§ Exercise instructions: Some lines below hold "width". Pick them out and copy them.

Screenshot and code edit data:

________________________

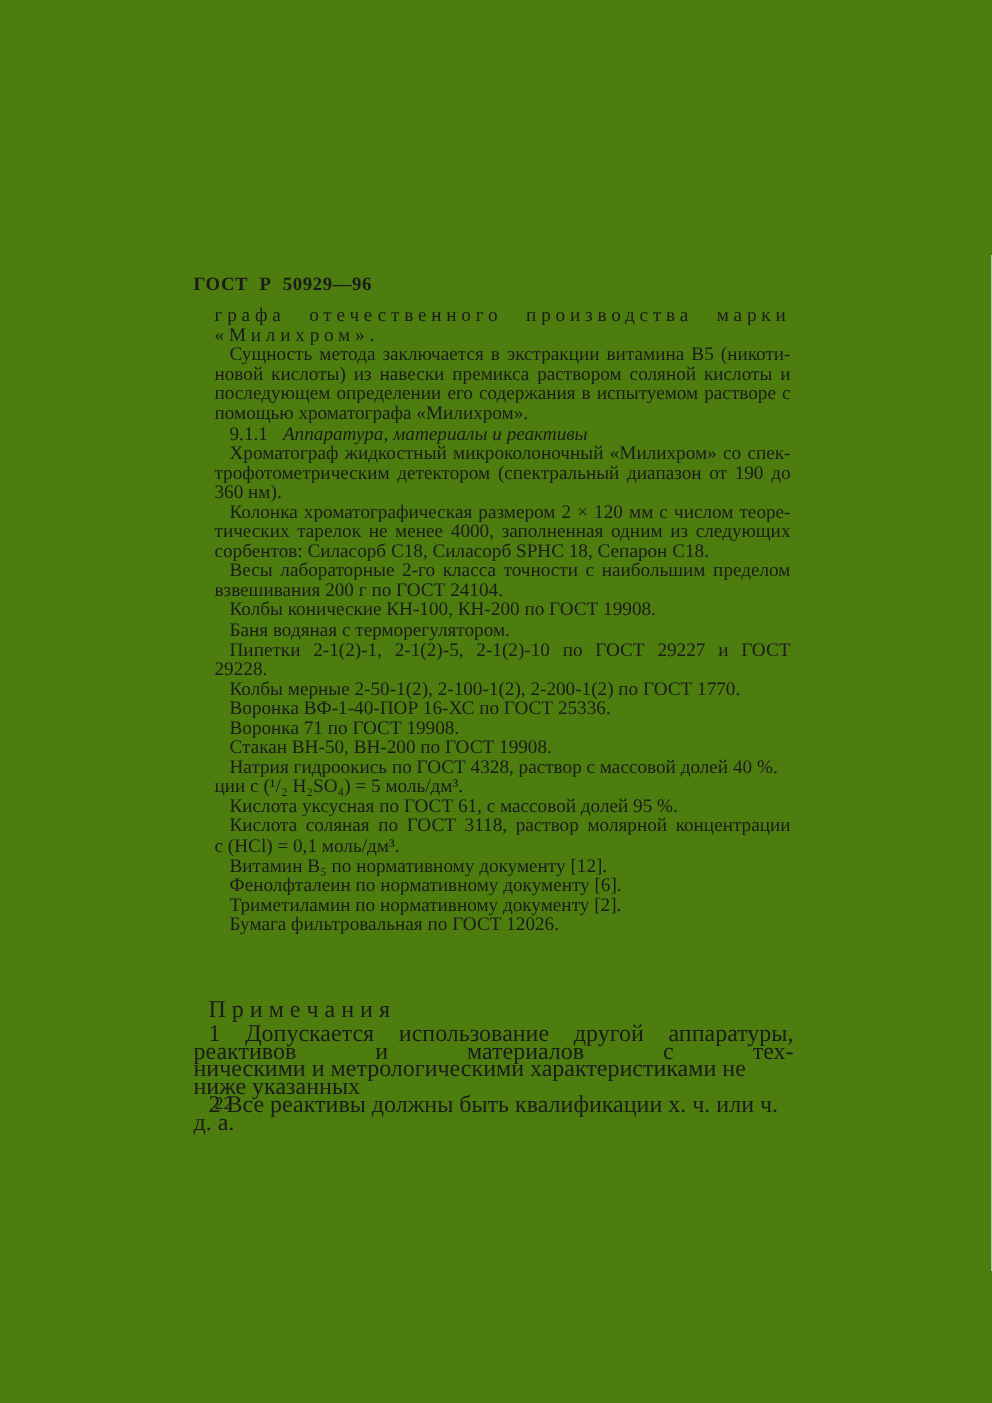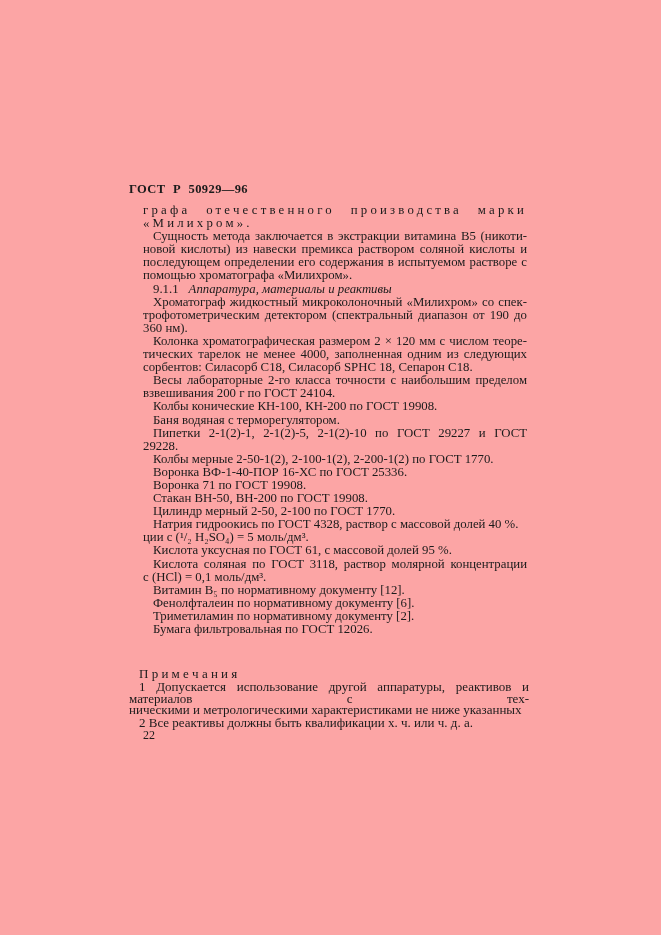--- a/index.html
+++ b/index.html
@@ -4,21 +4,21 @@
 <style>
   html, body {
     margin: 0;
     padding: 0;
     background: #ffffff;
   }
   .page {
     position: relative;
     width: 661px;
     height: 935px;
-    background: #fca5a5;
+    background: #4d7c0f;
     overflow: hidden;
     font-family: "Liberation Serif", "DejaVu Serif", serif;
     color: #1b1b1b;
   }
   .doc-header {
     position: absolute;
     left: 129px;
     top: 182px;
     font-size: 12.5px;
     font-weight: bold;
@@ -32,21 +32,21 @@
     top: 204px;
     width: 384px;
     font-size: 12.8px;
     line-height: 13.1px;
   }
   .notes {
     position: absolute;
     left: 129px;
     top: 668px;
     width: 400px;
-    font-size: 13px;
+    font-size: 16px;
     line-height: 11.7px;
   }
   .line { min-height: 1em; }
   .line.indent { text-indent: 10px; }
   .line.just {
     text-align: justify;
     text-align-last: justify;
   }
   .line.sp { letter-spacing: 3.2px; }
   .it { font-style: italic; }
@@ -81,21 +81,20 @@
       <div class="line indent just">Весы лабораторные 2-го класса точности с наибольшим пределом</div>
       <div class="line">взвешивания 200 г по ГОСТ 24104.</div>
       <div class="line indent">Колбы конические КН-100, КН-200 по ГОСТ 19908.</div>
       <div class="line indent">Баня водяная с терморегулятором.</div>
       <div class="line indent just">Пипетки 2-1(2)-1, 2-1(2)-5, 2-1(2)-10 по ГОСТ 29227 и ГОСТ</div>
       <div class="line">29228.</div>
       <div class="line indent">Колбы мерные 2-50-1(2), 2-100-1(2), 2-200-1(2) по ГОСТ 1770.</div>
       <div class="line indent">Воронка ВФ-1-40-ПОР 16-ХС по ГОСТ 25336.</div>
       <div class="line indent">Воронка 71 по ГОСТ 19908.</div>
       <div class="line indent">Стакан ВН-50, ВН-200 по ГОСТ 19908.</div>
-      <div class="line indent">Цилиндр мерный 2-50, 2-100 по ГОСТ 1770.</div>
       <div class="line indent">Натрия гидроокись по ГОСТ 4328, раствор с массовой долей 40 %.</div>
       <div class="line">ции с (¹/₂ H₂SO₄) = 5 моль/дм³.</div>
       <div class="line indent">Кислота уксусная по ГОСТ 61, с массовой долей 95 %.</div>
       <div class="line indent just">Кислота соляная по ГОСТ 3118, раствор молярной концентрации</div>
       <div class="line">с (HCl) = 0,1 моль/дм³.</div>
       <div class="line indent">Витамин В₅ по нормативному документу [12].</div>
       <div class="line indent">Фенолфталеин по нормативному документу [6].</div>
       <div class="line indent">Триметиламин по нормативному документу [2].</div>
       <div class="line indent">Бумага фильтровальная по ГОСТ 12026.</div>
     </div>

________________________

§ Task solution:
     width: 661px;
     width: 384px;
     width: 400px;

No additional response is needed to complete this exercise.